Goals include decreasing the percentage of dropouts, increasing the percentage of students with disabilities who earn regular diplomas, increasing transitions to employment or postsecondary education after graduation and increasing the time children spend in classrooms with typically developing peers.

Two conflicting laws impinge on the department’s dropout rate, Kelly said. On one hand, students are supposed to complete their high school education within four years but, on the other, students with disabilities may remain in school until they are 22 years old, she said. Those who do not finish within four years count as dropouts, even if they stay until 22 and receive a diploma of completion.

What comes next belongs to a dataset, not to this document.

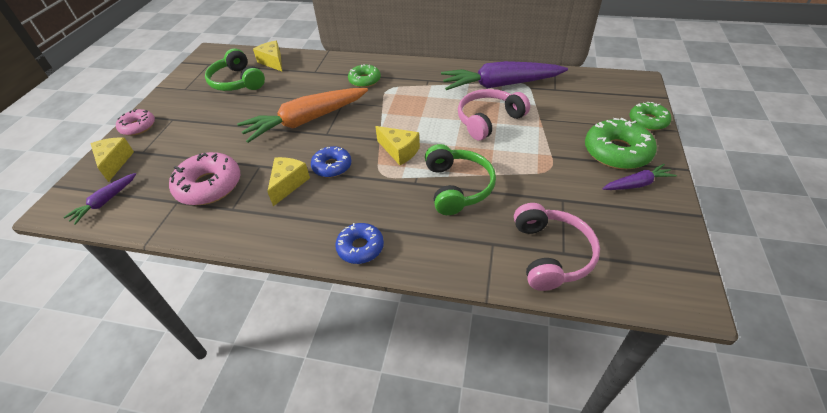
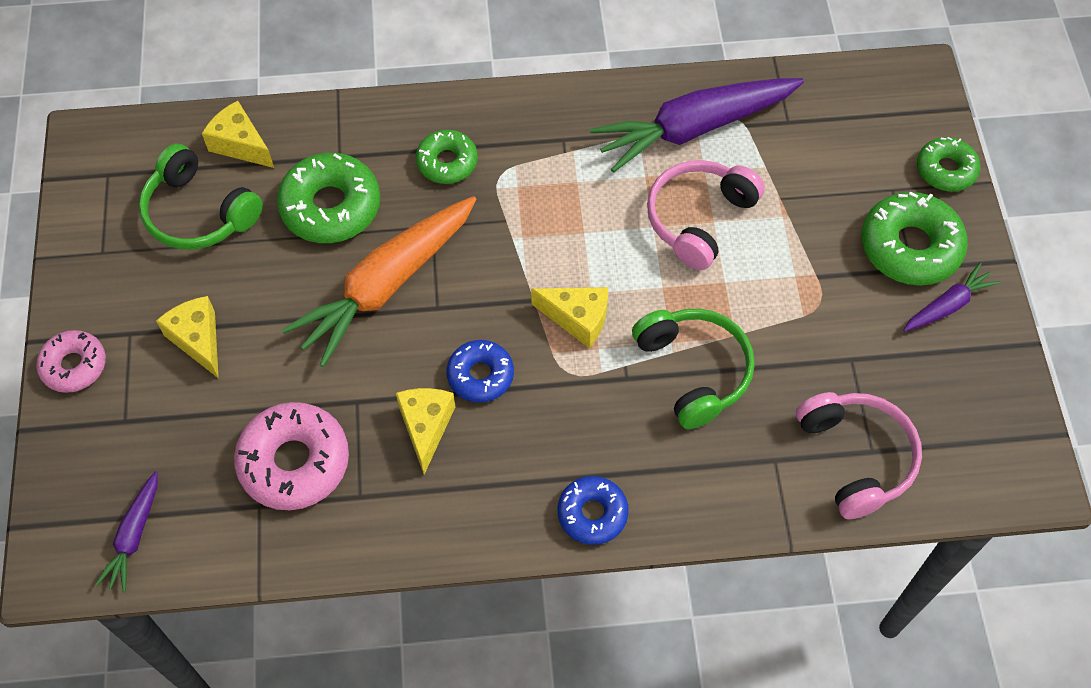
camera: 20 degrees left, 15 degrees up
(114, 162) = (89, 454): yellow cheese -> yellow cheese (198, 340)
(298, 88) = (331, 207): none -> green donut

Despite the complications, the district meets all but three indicators for students with disabilities: dropout rate, academic achievement and graduation rate. It exceeds the state rate for employment and postsecondary transitions and many other indicators, Kelly said.

In highlighting the department’s successes, she showed a video filled with testimonials and visual evidence to demonstrate one initiative: introducing Apple iPads into special-education classrooms.

The department bought 105 tablets last year and since then, teachers across the board have noticed increased performance and engagement, Kelly said. 

In the video, Lewis Frasier Middle School transitional math teacher Shauna Cromwell offers a testimonial about the value of the tablets: “The students are more eager to come to class. They have two math classes, so they weren’t really excited about coming to transitional math. … I’ve also seen a lot of improvement in their basic math skills using (two applications).”

The footage shows high-school students creating history podcasts, elementary-schoolers filming videos about types of nouns and even younger children playing counting and matching games.

“My kids were actually interacting with each other. They were laughing, they were taking turns, they were setting the timer; and we had never seen that before with them — the boys were actually talking to each other about the game they were playing with the iPad,” Snelson-Golden autism teacher Sandra Murfree said.

The iPad usage will expand during the next three years as the district implements a $1.3 million grant to place the tablets in all middle-school math and science classes.

Kelly also shared photos of a Wii Fit pilot program to engage students with severe and profound special needs in activities that enhance their health and fitness.

The exceptional learning department educators and initiatives are not funded by local revenue sources, but rather through state and federal allotments, Kelly added.